A large plume of smoke was seen burning south of downtown Phoenix near 19th Avenue and Broadway.
"When those big explosions happen we can actually feel the heat," said Mark Forti, who works at a nearby business. "I've never seen anything like this. This is actually scaring the heck out of everyone here."
— Navideh Forghani (@NavidehABC15) September 9, 2015
"You could feel the ground almost shake from the explosions," Harold Smalley, who works down the street, said. "It was terrifying, it was almost like being in a way zone in Vietnam or something."
Phoenix Fire Captain Larry Subervi said multiple storage tanks burned and a total of 100 people were evacuated earlier in the day from the immediate area.

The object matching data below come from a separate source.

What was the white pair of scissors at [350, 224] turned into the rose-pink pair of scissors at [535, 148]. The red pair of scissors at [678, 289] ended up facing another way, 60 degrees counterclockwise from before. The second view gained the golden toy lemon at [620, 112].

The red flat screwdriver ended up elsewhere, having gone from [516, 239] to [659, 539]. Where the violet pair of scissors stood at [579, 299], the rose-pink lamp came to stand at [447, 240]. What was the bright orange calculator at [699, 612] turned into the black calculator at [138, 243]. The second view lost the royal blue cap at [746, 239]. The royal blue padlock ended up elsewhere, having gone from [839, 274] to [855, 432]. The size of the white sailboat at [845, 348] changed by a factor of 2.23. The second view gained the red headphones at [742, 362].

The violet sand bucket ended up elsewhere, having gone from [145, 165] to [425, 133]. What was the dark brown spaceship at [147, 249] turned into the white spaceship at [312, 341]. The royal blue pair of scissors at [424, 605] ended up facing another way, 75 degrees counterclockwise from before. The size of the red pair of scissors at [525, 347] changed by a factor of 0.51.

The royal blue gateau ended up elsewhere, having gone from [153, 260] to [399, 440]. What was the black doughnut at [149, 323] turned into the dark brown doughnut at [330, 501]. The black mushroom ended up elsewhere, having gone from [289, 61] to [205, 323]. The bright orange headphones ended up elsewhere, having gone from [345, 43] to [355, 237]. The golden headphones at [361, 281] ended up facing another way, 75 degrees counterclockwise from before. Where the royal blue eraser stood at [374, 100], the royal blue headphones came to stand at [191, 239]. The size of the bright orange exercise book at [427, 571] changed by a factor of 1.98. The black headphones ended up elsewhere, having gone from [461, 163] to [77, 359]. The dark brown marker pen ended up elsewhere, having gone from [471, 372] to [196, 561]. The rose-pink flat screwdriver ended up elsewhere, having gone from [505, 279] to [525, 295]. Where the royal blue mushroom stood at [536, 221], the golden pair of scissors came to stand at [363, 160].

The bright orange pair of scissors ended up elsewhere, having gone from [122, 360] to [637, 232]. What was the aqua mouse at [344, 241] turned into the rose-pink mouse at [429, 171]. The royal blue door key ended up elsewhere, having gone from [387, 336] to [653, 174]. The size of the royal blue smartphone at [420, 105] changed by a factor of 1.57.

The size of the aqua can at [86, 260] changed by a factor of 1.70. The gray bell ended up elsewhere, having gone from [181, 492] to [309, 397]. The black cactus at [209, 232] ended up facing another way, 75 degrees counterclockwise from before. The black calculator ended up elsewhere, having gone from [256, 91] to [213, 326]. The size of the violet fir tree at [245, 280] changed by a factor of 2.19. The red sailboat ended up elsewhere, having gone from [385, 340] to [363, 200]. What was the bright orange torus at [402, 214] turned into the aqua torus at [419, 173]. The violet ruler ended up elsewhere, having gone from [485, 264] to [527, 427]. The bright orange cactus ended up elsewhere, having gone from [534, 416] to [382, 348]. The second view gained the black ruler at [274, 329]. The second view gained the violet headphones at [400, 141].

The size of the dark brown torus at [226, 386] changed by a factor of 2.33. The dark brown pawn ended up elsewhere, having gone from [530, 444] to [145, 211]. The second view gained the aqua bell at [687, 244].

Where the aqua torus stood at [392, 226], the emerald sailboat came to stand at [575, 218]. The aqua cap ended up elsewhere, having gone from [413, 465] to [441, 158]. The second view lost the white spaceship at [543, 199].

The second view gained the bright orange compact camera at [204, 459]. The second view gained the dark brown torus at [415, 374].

Multiple tanks with automotive fuels such as used motor oil and brake fluid exploded, sending barrels into the air like "projectiles," Subervi said. One even landed next to a fire crew, he said.
Subervi said the facility had 55-gallon drums and a 4,000 gallon tank.
"We want to let the community know, we didn't have any breach of oil out of those tanks" Michael Chirumbolo of SRC Oil and Fuel said after the business erupted in flames Wednesday afternoon.
He said they're lucky several 20,000 gallon tanks didn't burst.
"You can see with all the fire water and everything, it did its job," Chirumbolo said, as he showed the design of the structure. "If this wasn't designed like this, all of this product would have gone out into the street."
On the street, that debris and and chemical-filled water flowed fast, as crews tried to block it from the sewer runoffs.
At one point in the process of battling the flames, firefighters were pulled from their ladder lines because the smoke was so dense.
By 2:55 p.m., the smoke and flames had significantly lessened as crews gained control of the fire.
Crews were testing the air quality by the late afternoon and checking the facility for "hot spots." Phoenix Fire officials have blocked off nearby storm drains to prevent any chemical-contaminated debris from entering drains.
A firefighter on scene told ABC15 that contaminated water flowed blocks away from the fire and crews are working with the Environmental Protection Agency.
We have reached out to the EPA and Phoenix Fire Department for more information.
CLOSED the intersection of 19th Ave. and Broadway due to a hazmat fire. Avoid the area #phxtraffic
— MCDOT News (@MCDOTNews) September 9, 2015
The cause of the fire is currently under investigation.